War: what is it good for?

Sen. Rand Paul opposes the NDAA because it would limit Americans’ rights of due process.

That this is a bad idea isn’t some radical notion, either, but agreed upon by Democratic and Republican politicians alike. Both  Sen. Al Franken (D-Minn.) and Sen. Rand Paul (R-Ky.) have denounced the law and its effect on our country’s ideals. (Watch Sen. Paul’s comments on YouTube here.)

If the NDAA were all, we might have less to worry about. We can rely on good smart leaders to be careful, right? Plus, it’s a bill, the President can still veto, and the law can still (eventually) be found unconstitutional.

Newt Gingrich, candidate for the Republican nomination for President, wants to arrest judges who make rulings he does not like and force them to testify before Congress.

But what if our elected leaders aren’t so trustworthy? Or what if they are just human? Recently, we’ve seen a growing list of leaders who question or violate the internal safeguards of the constitution against the overreach of government in the national security arena.

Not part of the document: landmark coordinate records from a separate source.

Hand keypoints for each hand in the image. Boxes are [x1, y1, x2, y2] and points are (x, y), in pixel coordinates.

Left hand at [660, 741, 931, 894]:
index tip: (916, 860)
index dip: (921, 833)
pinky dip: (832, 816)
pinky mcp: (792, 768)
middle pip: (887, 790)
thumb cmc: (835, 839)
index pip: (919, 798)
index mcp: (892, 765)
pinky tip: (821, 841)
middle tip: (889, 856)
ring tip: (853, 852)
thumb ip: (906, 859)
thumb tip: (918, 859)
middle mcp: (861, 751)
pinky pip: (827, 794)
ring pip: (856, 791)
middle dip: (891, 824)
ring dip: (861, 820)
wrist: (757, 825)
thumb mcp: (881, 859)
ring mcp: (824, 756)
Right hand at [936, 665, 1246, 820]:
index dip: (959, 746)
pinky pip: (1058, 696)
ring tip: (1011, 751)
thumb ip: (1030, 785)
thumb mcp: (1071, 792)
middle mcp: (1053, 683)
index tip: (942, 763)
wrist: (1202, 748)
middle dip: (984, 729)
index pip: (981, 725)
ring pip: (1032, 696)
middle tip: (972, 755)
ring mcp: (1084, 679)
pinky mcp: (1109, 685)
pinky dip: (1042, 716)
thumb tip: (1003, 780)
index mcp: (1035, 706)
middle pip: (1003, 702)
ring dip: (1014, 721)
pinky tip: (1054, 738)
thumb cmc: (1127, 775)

  • On September 30, 2011, President Obama ordered the killing–by way of cruise missile–of Anwar al-Awlaki, an American born Muslim (from New Mexico) who had become a leading preacher for an Al Qaeda affiliate in Yemen.
  • Newt Gingrich, a leading candidate for the Republican Presidential nomination, argued that judges should be brought before Congress by US Marshals  to justify their decisions. Not only does that allow the Congress to intimidate courts with decisions it does not like, but it puts the rule of law in an inferior place to the rule of men.

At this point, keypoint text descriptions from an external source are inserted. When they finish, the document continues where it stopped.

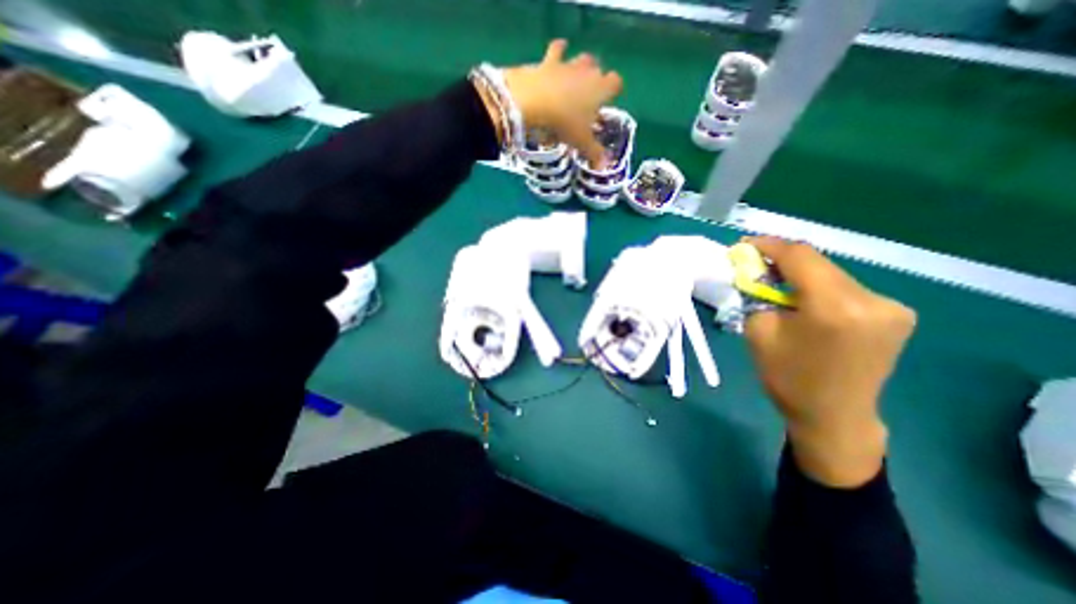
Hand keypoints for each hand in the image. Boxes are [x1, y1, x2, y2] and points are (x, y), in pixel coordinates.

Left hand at [504, 41, 621, 166]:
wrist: (534, 102)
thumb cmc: (564, 123)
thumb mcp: (580, 142)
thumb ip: (594, 153)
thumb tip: (604, 166)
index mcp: (600, 90)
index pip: (616, 83)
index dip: (614, 90)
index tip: (609, 100)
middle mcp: (588, 72)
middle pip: (598, 68)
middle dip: (596, 78)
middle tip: (588, 94)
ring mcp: (568, 64)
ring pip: (580, 58)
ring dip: (580, 66)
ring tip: (575, 76)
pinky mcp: (548, 61)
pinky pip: (557, 50)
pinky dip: (558, 51)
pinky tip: (558, 50)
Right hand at [751, 235, 913, 485]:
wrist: (834, 416)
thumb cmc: (788, 377)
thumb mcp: (759, 332)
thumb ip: (757, 296)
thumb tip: (755, 273)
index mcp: (835, 307)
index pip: (800, 256)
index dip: (769, 245)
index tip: (744, 245)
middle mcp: (872, 300)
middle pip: (818, 263)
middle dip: (782, 260)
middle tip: (753, 263)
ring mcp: (891, 307)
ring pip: (832, 274)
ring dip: (800, 274)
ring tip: (774, 281)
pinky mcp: (896, 315)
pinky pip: (847, 289)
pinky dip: (819, 287)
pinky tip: (803, 299)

That’s just crazy talk. We believe in the rule of law, not men.  When the President or Congress can enforce their will on the point of a gun without any restraint, when the military has unchecked authority to arrest and detain Americans and the people have no recourse to the courts, we are looking at a precarious and dangerous change in the balance between liberty and security.

And that doesn’t even start on SOPA and the limit it will be to the ability of private citizens to find and share information in a day when the US governments intelligence community employs a veritable private army in surveillance of most of the planet.

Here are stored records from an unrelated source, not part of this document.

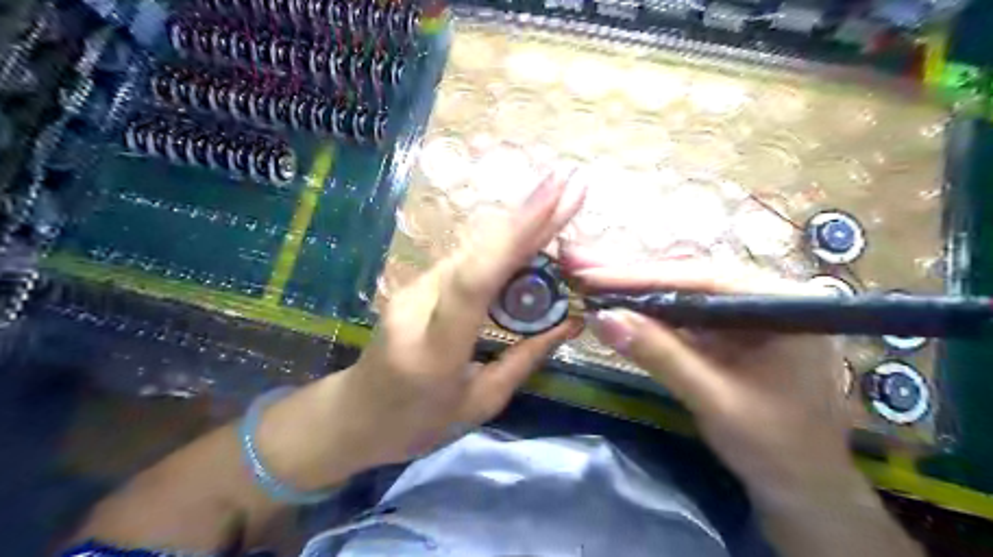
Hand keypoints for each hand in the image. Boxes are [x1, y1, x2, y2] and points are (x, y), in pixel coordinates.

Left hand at [327, 168, 583, 468]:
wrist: (353, 415)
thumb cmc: (416, 424)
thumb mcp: (479, 404)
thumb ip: (524, 359)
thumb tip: (570, 321)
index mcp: (435, 347)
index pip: (476, 280)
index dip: (515, 236)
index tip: (555, 197)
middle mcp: (418, 305)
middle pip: (477, 252)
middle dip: (527, 216)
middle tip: (570, 185)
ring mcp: (412, 288)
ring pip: (474, 250)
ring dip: (518, 228)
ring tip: (561, 206)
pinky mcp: (416, 283)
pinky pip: (467, 260)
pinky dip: (502, 247)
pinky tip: (530, 236)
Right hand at [575, 256, 860, 508]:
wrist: (803, 490)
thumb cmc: (774, 448)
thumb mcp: (714, 400)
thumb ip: (659, 355)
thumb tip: (601, 317)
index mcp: (785, 304)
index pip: (704, 278)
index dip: (643, 275)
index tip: (592, 275)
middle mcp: (766, 297)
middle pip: (689, 277)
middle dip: (631, 274)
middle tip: (579, 262)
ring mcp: (745, 313)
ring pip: (681, 292)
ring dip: (634, 288)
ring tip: (588, 275)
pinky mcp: (729, 331)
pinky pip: (683, 314)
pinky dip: (647, 311)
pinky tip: (617, 301)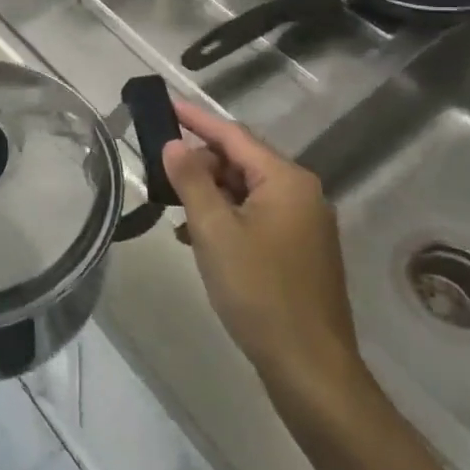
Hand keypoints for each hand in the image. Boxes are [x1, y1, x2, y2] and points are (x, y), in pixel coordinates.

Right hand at [161, 101, 367, 415]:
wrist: (309, 367)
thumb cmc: (258, 291)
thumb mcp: (214, 231)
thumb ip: (191, 181)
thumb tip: (174, 144)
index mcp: (286, 181)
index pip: (233, 135)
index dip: (195, 118)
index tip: (165, 103)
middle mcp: (302, 194)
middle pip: (241, 162)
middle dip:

Security and freedom are both important responsibilities of the government, but overreach in the first can limit and endanger the second. Take a moment and reach out to your elected representatives and let them know your concerns. At the end of the day, an elected representative’s greatest motivation is reelection. Apply that pressure, and push the pendulum back towards balance.

[Bill Text][Salt Lake Tribune][Consource][Wired][Washington Post][Washington Post’s “Top Secret America” report][Raw Story][Washington Monthly][Justia]

About Daniel Burton

Daniel Burton lives in Salt Lake County, Utah, where he practices law by day and everything else by night. You can follow him on his blog PubliusOnline.com where he muses on politics, the law, books and ideas. He is active on social media, Republican politics, and has been named to PoliticIt’s list of the “Top-50 Utah Political Opinion Leaders” on Twitter. You can reach him directly at dan.burton@gmail.com

  • Didn’t the US round up Japenese-Americans into camps during WWII? About 110,000 of them according to Wikipedia: 

    http://en.wikipedia.org/wiki/Japanese_American_internment

    I’d say we’ve almost always made huge mistakes when it’s come to identifying who the enemy is.

    • Fair point, but also I think it’s more a parallel point…

    • And another thing: see, that’s the problem with giving an example, which I did. There’s always an exception. Please note that I did qualify it elsewhere by discussing an enemy that wears a uniform, follows a chain of command, etc. One distinct difference between the boogeyman of our day and that of our grandfathers is that the enemy wore a uniform…usually.

  • Anonymous

    The bipartisan opposition to NDAA and SOPA being in the minority is a good demonstration of how dysfunctional the two parties are.

    • I don’t know if I’d say it’s just the “two parties.” They’re hardly monolithic. More, I’d attribute it to the nature of politics today, and how divisive it has become as the stakes have become higher…but, perhaps, that’s deeper discussion about the kind and form of government we need in this day and age.